_Prompt_:
If a line in the listing contains "input", copy it out whole.
START Information provided
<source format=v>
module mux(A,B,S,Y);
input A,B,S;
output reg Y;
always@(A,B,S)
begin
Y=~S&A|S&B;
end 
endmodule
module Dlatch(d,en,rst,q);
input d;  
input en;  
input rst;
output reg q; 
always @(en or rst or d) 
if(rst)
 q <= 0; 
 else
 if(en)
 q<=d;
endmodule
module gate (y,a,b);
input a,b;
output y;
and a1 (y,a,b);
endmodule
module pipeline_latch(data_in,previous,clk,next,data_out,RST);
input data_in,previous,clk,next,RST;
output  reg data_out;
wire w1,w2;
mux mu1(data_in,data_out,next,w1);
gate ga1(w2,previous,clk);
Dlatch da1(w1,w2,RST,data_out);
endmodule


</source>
END Information provided
START Information provided
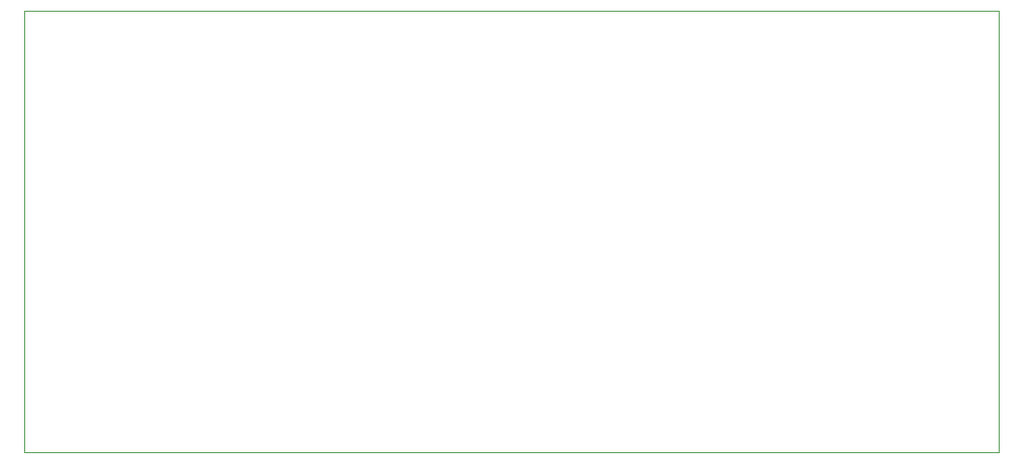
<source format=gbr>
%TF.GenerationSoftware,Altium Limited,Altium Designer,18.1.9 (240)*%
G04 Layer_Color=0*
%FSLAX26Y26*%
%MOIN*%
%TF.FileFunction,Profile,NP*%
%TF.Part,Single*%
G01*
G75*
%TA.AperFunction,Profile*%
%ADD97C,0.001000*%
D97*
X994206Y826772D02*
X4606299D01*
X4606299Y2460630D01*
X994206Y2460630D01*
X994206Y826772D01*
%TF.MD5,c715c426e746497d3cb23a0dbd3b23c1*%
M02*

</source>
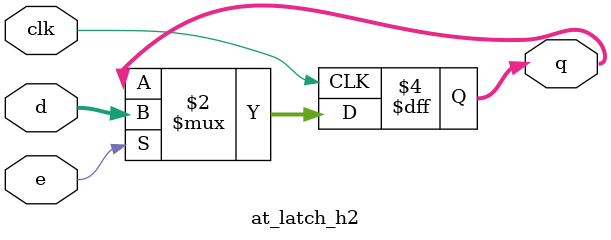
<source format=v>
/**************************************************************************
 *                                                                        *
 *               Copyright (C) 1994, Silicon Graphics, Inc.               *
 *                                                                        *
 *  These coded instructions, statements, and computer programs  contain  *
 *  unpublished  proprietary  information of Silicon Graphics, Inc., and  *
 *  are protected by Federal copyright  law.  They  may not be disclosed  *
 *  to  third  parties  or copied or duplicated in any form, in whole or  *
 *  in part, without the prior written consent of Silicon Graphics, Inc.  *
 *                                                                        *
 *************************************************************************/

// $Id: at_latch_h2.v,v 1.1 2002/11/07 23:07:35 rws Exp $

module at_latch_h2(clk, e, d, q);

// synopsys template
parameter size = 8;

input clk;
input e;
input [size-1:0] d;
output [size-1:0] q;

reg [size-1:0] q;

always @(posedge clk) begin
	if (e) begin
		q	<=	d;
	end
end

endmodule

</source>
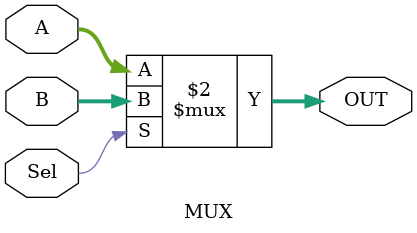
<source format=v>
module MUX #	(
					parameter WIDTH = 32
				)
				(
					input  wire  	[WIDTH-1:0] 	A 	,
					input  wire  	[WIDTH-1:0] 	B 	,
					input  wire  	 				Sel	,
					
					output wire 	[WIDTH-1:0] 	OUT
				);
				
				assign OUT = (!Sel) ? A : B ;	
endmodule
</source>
END Information provided
_Solution_:
input A,B,S;
input d;  
input en;  
input rst;
input a,b;
input data_in,previous,clk,next,RST;
input clk;
input e;
input [size-1:0] d;
					input  wire  	[WIDTH-1:0] 	A 	,
					input  wire  	[WIDTH-1:0] 	B 	,
					input  wire  	 				Sel	,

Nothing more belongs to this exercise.